(Stored records)

====

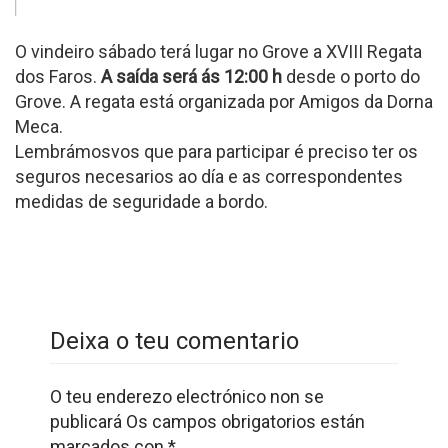
O vindeiro sábado terá lugar no Grove a XVIII Regata
dos Faros.
A saída será ás 12:00 h
desde o porto do
Grove. A regata está organizada por Amigos da Dorna
Meca.
Lembrámosvos que para participar é preciso ter os
seguros necesarios ao día e as correspondentes
medidas de seguridade a bordo.
Deixa o teu comentario
O teu enderezo electrónico non se
publicará
Os campos obrigatorios están
marcados con
*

====

Problem statement
Examine the entries and report how many of their lines contain the string "Grove", giving no more than the number.

Answer section
2